Brownies have a strong New England history, yet chefs at Chicago’s Palmer House Hotel are credited with first making what eventually came to be called brownies, in 1893. Bertha Palmer, wife of hotel owner Potter Palmer, was asked to create a dessert for boxed lunches at the women’s pavilion at that year’s World Columbian Exposition. She had the hotel’s pastry chefs create a dessert that was smaller than a cake and easier to eat than pie. The result was a brownie-like confection made with chocolate and walnuts, topped with an apricot glaze.
The first published recipe for brownies was by Fanny Farmer in the 1896 The Boston Cooking-School Cookbook. It contained no chocolate; Farmer’s recipe was more like a blonde brownie. So are apple brownies, with pleasing bites of apple.
(The chocolate brownie also has New England origins: a recipe for Brownie’s Food first appeared in a Machias, Maine, community cookbook in 1899. It calls for chocolate, flour, milk, and baking soda.)
The recipe for Apple Brownies was adapted from Olwen Woodier’s 1984 classic Apple Cookbook. Woodier writes that she got the recipe from her daughter’s first-grade teacher.
1 c sugar
½ c butter, softened
¾ c flour
¼ c whole-wheat flour
1½ t baking powder
½ t baking soda
½ t cinnamon
¼ t nutmeg
1 large Cortland or other sweet-tart New England apple, unpeeled, cored and diced
1 t vanilla
Preheat oven to 350°F. Grease an 8-inch square pan.
Cream butter and sugar together in medium bowl.
Beat in the egg.
In separate bowl, mix dry ingredients together.
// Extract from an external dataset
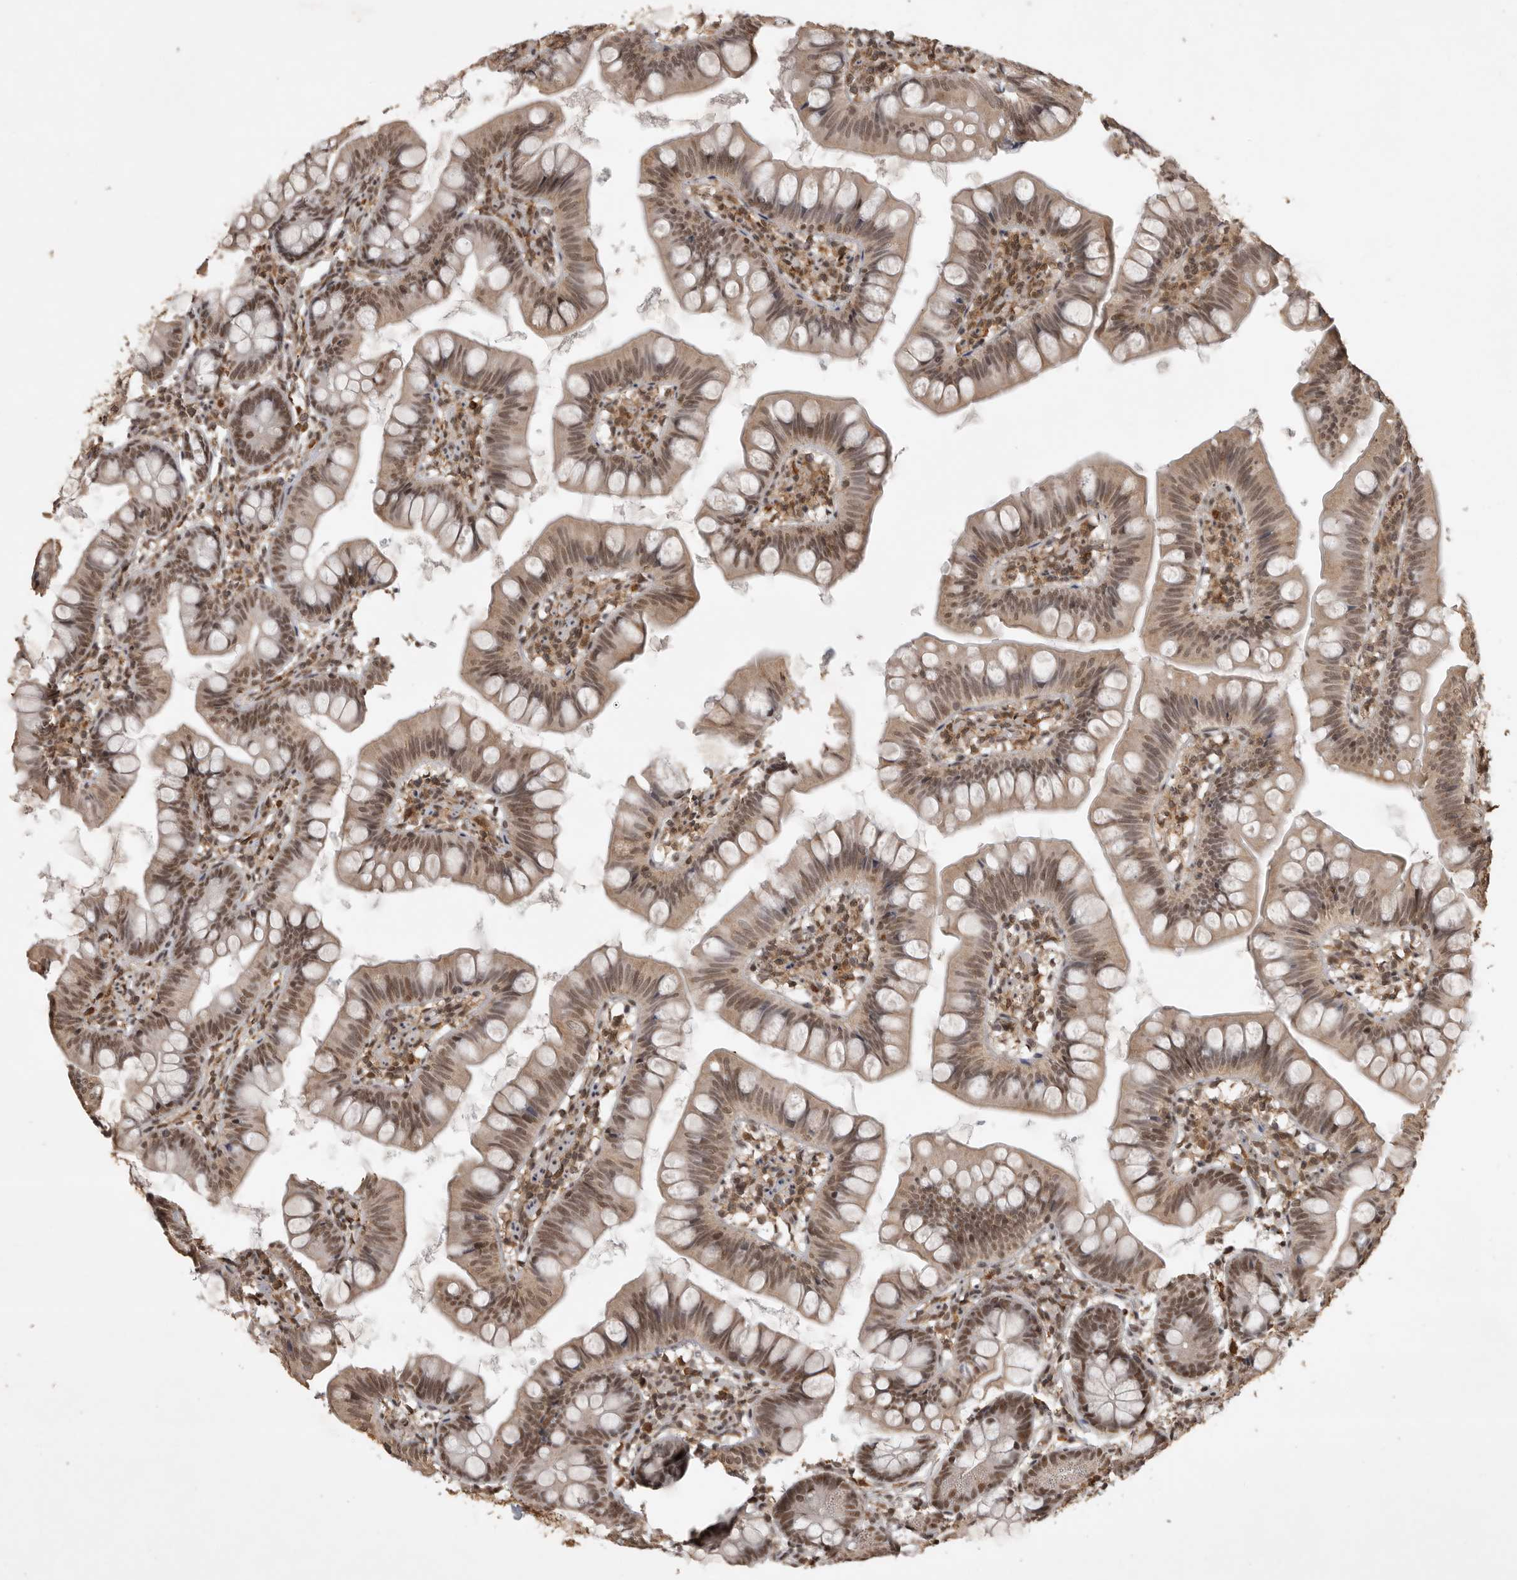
{"staining": {"intensity": "moderate", "quantity": ">75%", "location": "cytoplasmic/membranous,nuclear"}, "tissue": "small intestine", "cell_type": "Glandular cells", "image_type": "normal", "snomed": [{"axis": "morphology", "description": "Normal tissue, NOS"}, {"axis": "topography", "description": "Small intestine"}], "caption": "High-magnification brightfield microscopy of unremarkable small intestine stained with DAB (brown) and counterstained with hematoxylin (blue). glandular cells exhibit moderate cytoplasmic/membranous,nuclear staining is appreciated in approximately>75% of cells.", "gene": "CBLL1", "patient": {"sex": "male", "age": 7}}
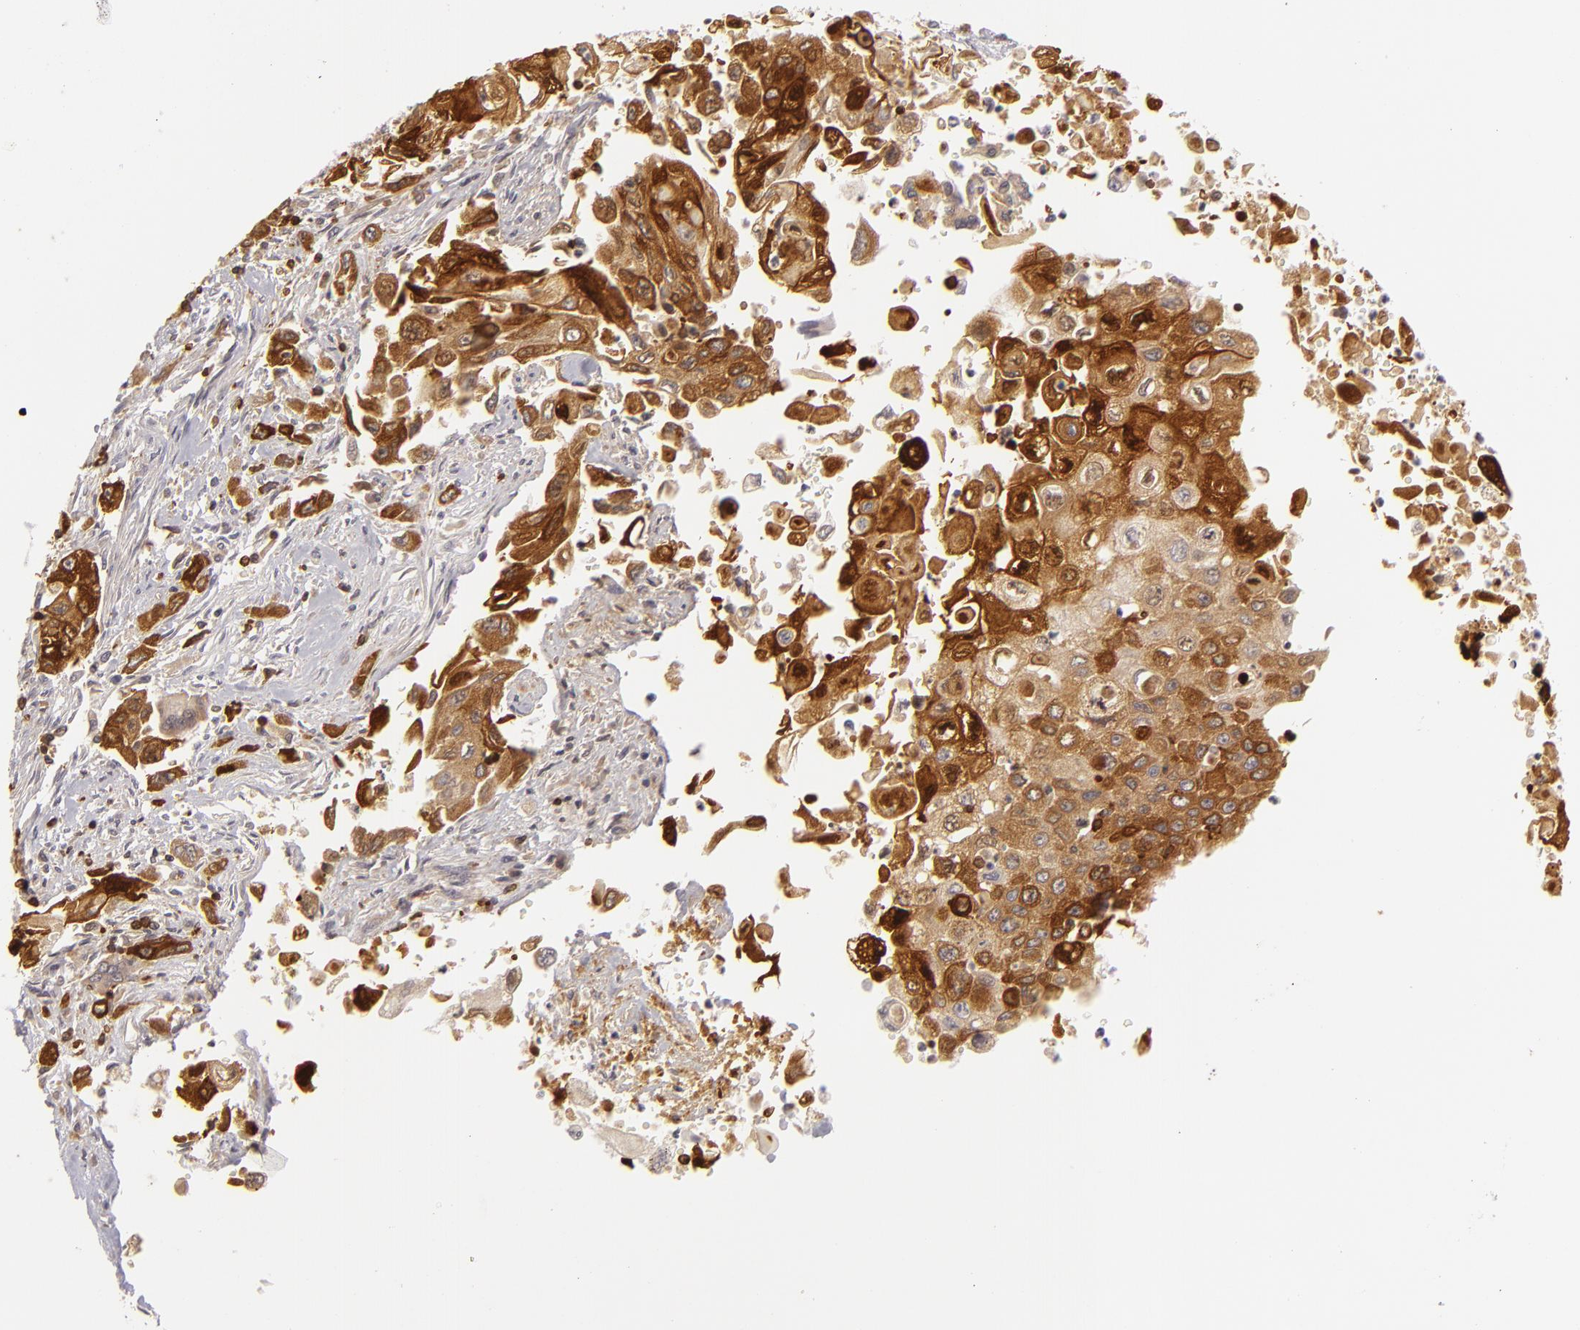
{"staining": {"intensity": "strong", "quantity": "25%-75%", "location": "cytoplasmic/membranous"}, "tissue": "pancreatic cancer", "cell_type": "Tumor cells", "image_type": "cancer", "snomed": [{"axis": "morphology", "description": "Adenocarcinoma, NOS"}, {"axis": "topography", "description": "Pancreas"}], "caption": "Immunohistochemical staining of human adenocarcinoma (pancreatic) exhibits high levels of strong cytoplasmic/membranous protein staining in approximately 25%-75% of tumor cells.", "gene": "APOBEC3G", "patient": {"sex": "male", "age": 70}}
Stir into batter.
Add apple and vanilla.
Pour into baking pan and bake for 30 minutes, until a toothpick inserted in the center comes out clean. Cool in the pan on a wire rack. Cut into squares.
The original recipe called for ¾ c walnuts, mixed in with the apples. I did not have any on hand, so made the recipe without. The brownies were moist, soft, and chewy, and the lack of nuts did not appear to diminish their popularity.